Group says aboriginals not ready for self-government [Senatecommittee hearings]

Yoshie Furuhashi furuhashi.1 at
Fri Jan 5 16:33:42 MST 2001

Canadian Press Newswire
March 2, 1999
HEADLINE: Group says aboriginals not ready for self-government
[Senate committee hearings]
BYLINE: Ayed, Nahlah

Self-government will become self-destructive for aboriginals if
something isn't done to improve accountability and protect human
rights on reserves, a coalition said Tuesday.

On behalf of aboriginals in five provinces, the First Nation
Accountability Coalition of Manitoba told a Senate committee that
First Nations are woefully unprepared to take their affairs into
their own hands.

''It's a mess, a big mess, for self-government to try to be
implemented now,'' president Leona Freed told a news conference later.

''Self-government is a noose for our people.'''

The coalition is at odds with aboriginal leaders.  But Freed says her
grassroots movement, which began with women in Manitoba and now has
sister coalitions in other provinces, is gaining support from
thousands across the country.

Freed and others painted a disturbing picture of problems they say
plague most reserves in Manitoba, British Columbia, Alberta,
Saskatchewan, New Brunswick and Ontario.

Mismanagement, fraud and embezzlement of band funds are rampant,
Freed said.  Children are going hungry while chiefs and their
families ride in limousines and rack up travel costs.  There are
campaigns of terror against aboriginals who oppose those in charge.

Freed said she can't even enter the band office on her own reserve,
Manitoba's Dakota Plains.

The Indian Affairs Department is complicit in allowing financial
mismanagement, especially because it won't deal with anyone but the
chiefs  and councils - many of whom aren't properly elected, she
noted - and refuses to investigate irregularities.

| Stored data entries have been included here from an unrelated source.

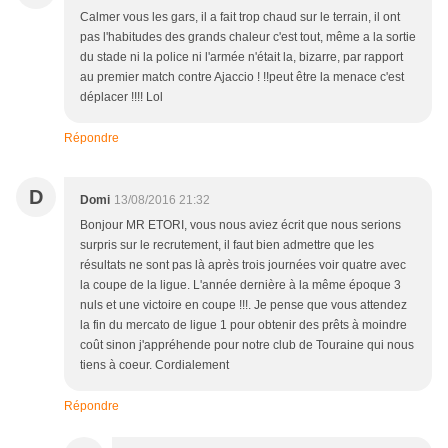
Calmer vous les gars, il a fait trop chaud sur le terrain, il ont
pas l'habitudes des grands chaleur c'est tout, même a la sortie
du stade ni la police ni l'armée n'était la, bizarre, par rapport
au premier match contre Ajaccio ! !!peut être la menace c'est
déplacer !!!! Lol
Répondre
D
Domi
13/08/2016 21:32
Bonjour MR ETORI, vous nous aviez écrit que nous serions
surpris sur le recrutement, il faut bien admettre que les
résultats ne sont pas là après trois journées voir quatre avec
la coupe de la ligue. L'année dernière à la même époque 3
nuls et une victoire en coupe !!!. Je pense que vous attendez
la fin du mercato de ligue 1 pour obtenir des prêts à moindre
coût sinon j'appréhende pour notre club de Touraine qui nous
tiens à coeur. Cordialement
Répondre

''The Department of Indian Affairs condones the criminal activities
of chief and council in Canada's First Nations.  There's absolutely
no  punishment for these kinds of people.

''We have self-appointed chiefs, silent chiefs, illiterate chiefs,
bought-and-paid for chiefs, band custom chiefs, hereditary custom
chiefs  and above all, chiefs and families make all the rules with no
sensitivity for band members' needs.''

Indian Affairs Minister Jane Stewart said working with ''duly elected
chiefs and council'' is responsible and so is moving toward
self-government ''only when communities feel the capacity and the
capability is there.''

She refused to ''paint all First Nations with the same brush'' and
said not all the answers lie at the federal level.

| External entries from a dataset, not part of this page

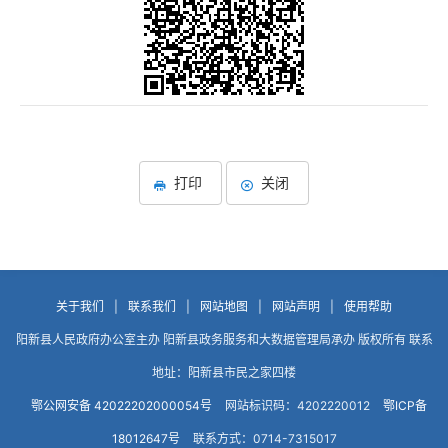
打印
关闭
关于我们
|
联系我们
|
网站地图
|
网站声明
|
使用帮助
阳新县人民政府办公室主办 阳新县政务服务和大数据管理局承办 版权所有 联系
地址：阳新县市民之家四楼
鄂公网安备 42022202000054号
网站标识码：4202220012
鄂ICP备
18012647号
联系方式：0714-7315017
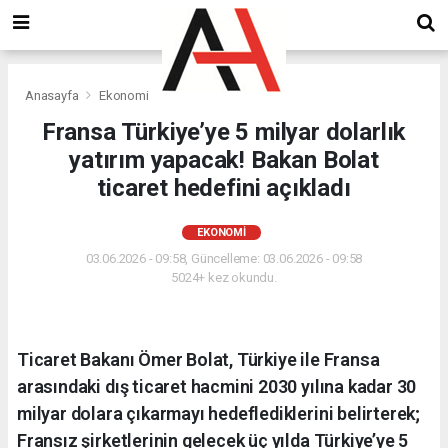
Anasayfa
Ekonomi
Fransa Türkiye’ye 5 milyar dolarlık
yatırım yapacak! Bakan Bolat
ticaret hedefini açıkladı
EKONOMI
03.06.2026 - 09:58, Güncelleme: 03.06.2026 - 09:58
5024+ kez okundu.
Ticaret Bakanı Ömer Bolat, Türkiye ile Fransa
arasındaki dış ticaret hacmini 2030 yılına kadar 30
milyar dolara çıkarmayı hedeflediklerini belirterek;
Fransız şirketlerinin gelecek üç yılda Türkiye’ye 5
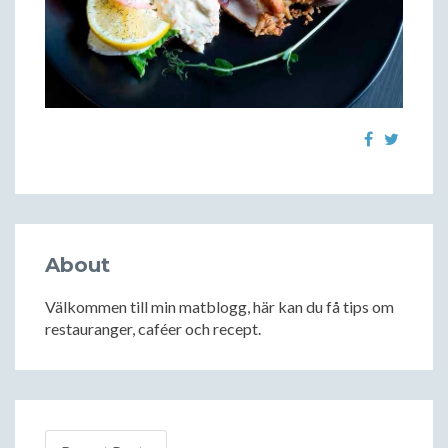
About
Välkommen till min matblogg, här kan du få tips om
restauranger, caféer och recept.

''The old approach that the answers lie in Ottawa, that the minister
of Indian affairs should come in and fix all the problems is
antiquated, it's in the past,'' she said outside the House.

''We have to work positively together to build a human capacity for
open transparent governments.''

Phil Fontaine, the national chief of the Assembly of First Nations,
said corruption on reserves should be reported to the RCMP and
disputed Freed's  assertion that aboriginal peoples aren't ready for
self government.

''We've been ready to govern ourselves for as long as we've been
here,'' he said in an interview.

''That suggestion that we're not ready for self government plays into
the hands of people that wish to continue to discriminate against

Freed suggested that an independent ombudsman be appointed to each
reserve to ensure federal funds are properly spent.

Reform MP Myron Thompson said he'd introduce a private member's bill
today in the House on installing ombudsmen in aboriginal communities.

The Assembly of Manitoba Chiefs did not return calls.